*Exercise:* Go through the listing below and return each line that includes "wrist".

= = =

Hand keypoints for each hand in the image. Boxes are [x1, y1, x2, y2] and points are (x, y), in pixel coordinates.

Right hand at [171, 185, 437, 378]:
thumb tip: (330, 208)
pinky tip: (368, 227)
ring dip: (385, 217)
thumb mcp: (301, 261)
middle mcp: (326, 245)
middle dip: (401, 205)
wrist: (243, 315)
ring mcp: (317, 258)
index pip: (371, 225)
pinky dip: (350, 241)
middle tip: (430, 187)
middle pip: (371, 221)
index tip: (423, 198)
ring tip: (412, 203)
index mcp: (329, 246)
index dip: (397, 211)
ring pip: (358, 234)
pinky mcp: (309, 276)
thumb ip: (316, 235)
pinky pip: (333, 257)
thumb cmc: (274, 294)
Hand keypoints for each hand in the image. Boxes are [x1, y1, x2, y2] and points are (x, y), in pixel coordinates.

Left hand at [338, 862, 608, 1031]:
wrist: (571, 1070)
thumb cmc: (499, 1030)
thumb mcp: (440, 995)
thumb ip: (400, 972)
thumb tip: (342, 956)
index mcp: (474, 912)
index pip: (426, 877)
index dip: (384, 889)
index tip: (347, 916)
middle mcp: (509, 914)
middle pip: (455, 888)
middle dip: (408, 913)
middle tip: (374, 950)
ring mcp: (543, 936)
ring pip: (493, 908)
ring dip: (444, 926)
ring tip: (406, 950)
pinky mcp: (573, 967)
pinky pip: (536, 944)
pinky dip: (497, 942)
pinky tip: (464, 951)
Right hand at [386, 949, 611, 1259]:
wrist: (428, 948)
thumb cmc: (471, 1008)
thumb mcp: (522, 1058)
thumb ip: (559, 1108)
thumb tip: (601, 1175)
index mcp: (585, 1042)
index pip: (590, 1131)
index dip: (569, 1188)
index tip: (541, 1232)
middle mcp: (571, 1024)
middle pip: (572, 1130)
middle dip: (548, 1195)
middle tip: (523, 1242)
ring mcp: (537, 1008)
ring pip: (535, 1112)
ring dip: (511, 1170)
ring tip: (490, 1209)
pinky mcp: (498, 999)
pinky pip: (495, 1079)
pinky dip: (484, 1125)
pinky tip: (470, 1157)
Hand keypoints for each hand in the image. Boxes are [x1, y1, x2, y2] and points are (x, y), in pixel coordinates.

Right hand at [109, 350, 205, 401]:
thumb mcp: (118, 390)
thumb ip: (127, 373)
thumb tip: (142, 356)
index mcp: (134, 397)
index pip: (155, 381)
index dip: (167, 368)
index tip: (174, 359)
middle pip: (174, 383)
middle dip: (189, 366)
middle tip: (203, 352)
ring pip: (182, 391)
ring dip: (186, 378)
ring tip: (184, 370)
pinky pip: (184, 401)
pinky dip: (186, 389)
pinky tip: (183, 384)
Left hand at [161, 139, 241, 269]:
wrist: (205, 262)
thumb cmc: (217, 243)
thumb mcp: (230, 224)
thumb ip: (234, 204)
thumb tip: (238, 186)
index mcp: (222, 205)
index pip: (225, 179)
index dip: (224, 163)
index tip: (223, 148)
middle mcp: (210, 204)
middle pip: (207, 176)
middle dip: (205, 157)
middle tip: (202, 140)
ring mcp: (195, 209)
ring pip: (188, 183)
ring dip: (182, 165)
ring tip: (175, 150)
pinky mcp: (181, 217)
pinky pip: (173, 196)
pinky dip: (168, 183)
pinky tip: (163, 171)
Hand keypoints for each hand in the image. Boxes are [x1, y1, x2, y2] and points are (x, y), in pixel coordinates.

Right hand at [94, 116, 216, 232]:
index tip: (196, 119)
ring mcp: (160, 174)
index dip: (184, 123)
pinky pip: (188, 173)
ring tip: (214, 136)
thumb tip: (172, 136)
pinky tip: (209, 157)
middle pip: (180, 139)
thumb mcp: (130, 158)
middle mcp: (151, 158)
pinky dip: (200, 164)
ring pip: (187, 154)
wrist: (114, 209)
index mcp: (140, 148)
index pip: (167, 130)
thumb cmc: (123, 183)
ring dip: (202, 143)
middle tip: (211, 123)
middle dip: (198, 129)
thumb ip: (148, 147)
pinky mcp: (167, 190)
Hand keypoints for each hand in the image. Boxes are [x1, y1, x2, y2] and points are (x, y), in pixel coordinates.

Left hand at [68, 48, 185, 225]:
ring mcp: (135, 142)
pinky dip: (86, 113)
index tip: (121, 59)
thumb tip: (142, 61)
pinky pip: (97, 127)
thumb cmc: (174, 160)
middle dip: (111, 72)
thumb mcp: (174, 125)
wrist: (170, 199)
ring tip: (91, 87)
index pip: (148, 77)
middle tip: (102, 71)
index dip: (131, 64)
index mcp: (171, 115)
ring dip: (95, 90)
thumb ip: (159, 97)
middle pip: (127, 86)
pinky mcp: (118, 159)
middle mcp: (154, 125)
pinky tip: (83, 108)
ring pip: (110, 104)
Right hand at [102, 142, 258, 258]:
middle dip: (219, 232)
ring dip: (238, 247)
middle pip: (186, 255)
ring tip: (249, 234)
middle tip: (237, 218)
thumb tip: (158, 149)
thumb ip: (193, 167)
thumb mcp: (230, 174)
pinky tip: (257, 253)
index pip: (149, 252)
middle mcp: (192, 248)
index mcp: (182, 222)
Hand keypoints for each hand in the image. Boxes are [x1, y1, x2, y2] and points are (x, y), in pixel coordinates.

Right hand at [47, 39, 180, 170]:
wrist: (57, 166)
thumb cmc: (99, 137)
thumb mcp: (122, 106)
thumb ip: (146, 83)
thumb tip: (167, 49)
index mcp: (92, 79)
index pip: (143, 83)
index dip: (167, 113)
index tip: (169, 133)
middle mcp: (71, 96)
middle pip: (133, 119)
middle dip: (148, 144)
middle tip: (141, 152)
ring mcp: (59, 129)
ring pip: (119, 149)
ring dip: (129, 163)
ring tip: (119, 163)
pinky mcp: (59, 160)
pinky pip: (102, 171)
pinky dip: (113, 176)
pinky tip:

= = =

*Written response:*
wrist: (243, 315)
wrist: (571, 1070)
wrist: (428, 948)
wrist: (205, 262)
wrist: (114, 209)
wrist: (170, 199)
wrist: (57, 166)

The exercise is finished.